### WORK REQUEST
What you return should be the lines of the data containing "visibilité", each in full.

### DATA SHOWN
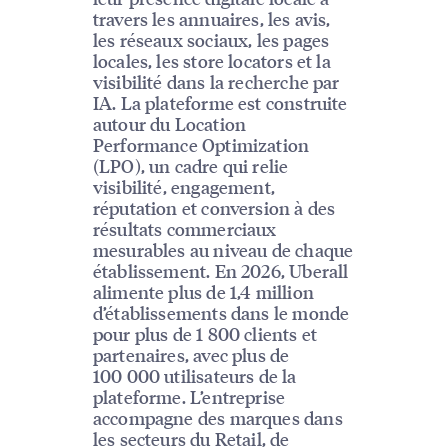
travers les annuaires, les avis,
les réseaux sociaux, les pages
locales, les store locators et la
visibilité dans la recherche par
IA. La plateforme est construite
autour du Location
Performance Optimization
(LPO), un cadre qui relie
visibilité, engagement,
réputation et conversion à des
résultats commerciaux
mesurables au niveau de chaque
établissement. En 2026, Uberall
alimente plus de 1,4 million
d’établissements dans le monde
pour plus de 1 800 clients et
partenaires, avec plus de
100 000 utilisateurs de la
plateforme. L’entreprise
accompagne des marques dans
les secteurs du Retail, de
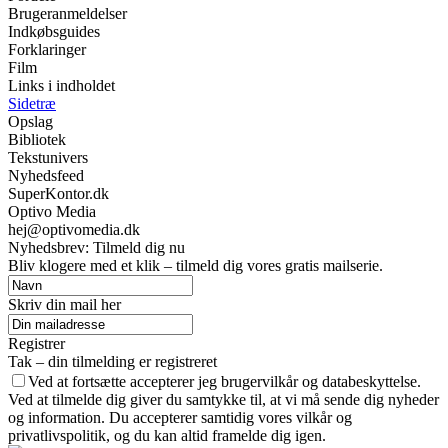
Brugeranmeldelser
Indkøbsguides
Forklaringer
Film
Links i indholdet
Sidetræ
Opslag
Bibliotek
Tekstunivers
Nyhedsfeed
SuperKontor.dk
Optivo Media
hej@optivomedia.dk
Nyhedsbrev: Tilmeld dig nu
Bliv klogere med et klik – tilmeld dig vores gratis mailserie.
Skriv din mail her
Registrer
Tak – din tilmelding er registreret
Ved at fortsætte accepterer jeg brugervilkår og databeskyttelse.
Ved at tilmelde dig giver du samtykke til, at vi må sende dig nyheder
og information. Du accepterer samtidig vores vilkår og
privatlivspolitik, og du kan altid framelde dig igen.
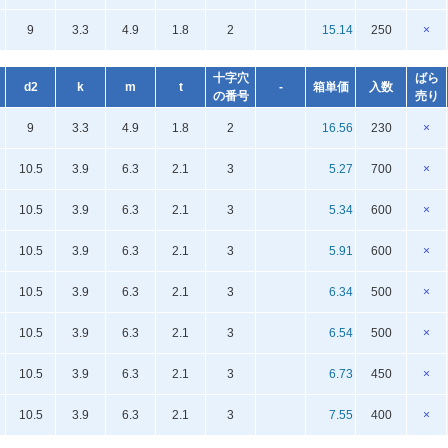
9
3.3
4.9
1.8
2
15.14
250
×
十字穴
ばら
d2
k
m
t
-
箱単価
入数
の番号
売り
9
3.3
4.9
1.8
2
16.56
230
×
10.5
3.9
6.3
2.1
3
5.27
700
×
10.5
3.9
6.3
2.1
3
5.34
600
×
10.5
3.9
6.3
2.1
3
5.91
600
×
10.5
3.9
6.3
2.1
3
6.34
500
×
10.5
3.9
6.3
2.1
3
6.54
500
×
10.5
3.9
6.3
2.1
3
6.73
450
×
10.5
3.9
6.3
2.1
3
7.55
400
×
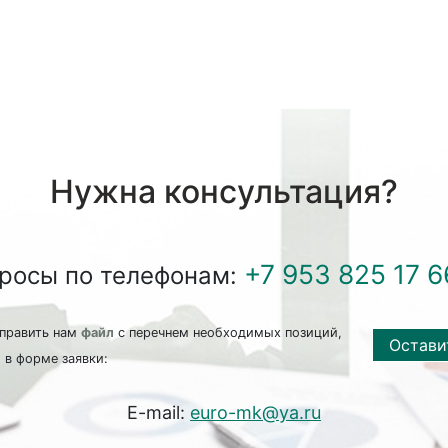
Нужна консультация?
+7 953 825 17 6
просы по телефонам:
править нам
файл
с перечнем необходимых позиций,
Остави
 в форме заявки:
E-mail:
euro-mk@ya.ru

### REPLY TO THE TASK
visibilité dans la recherche par
visibilité, engagement,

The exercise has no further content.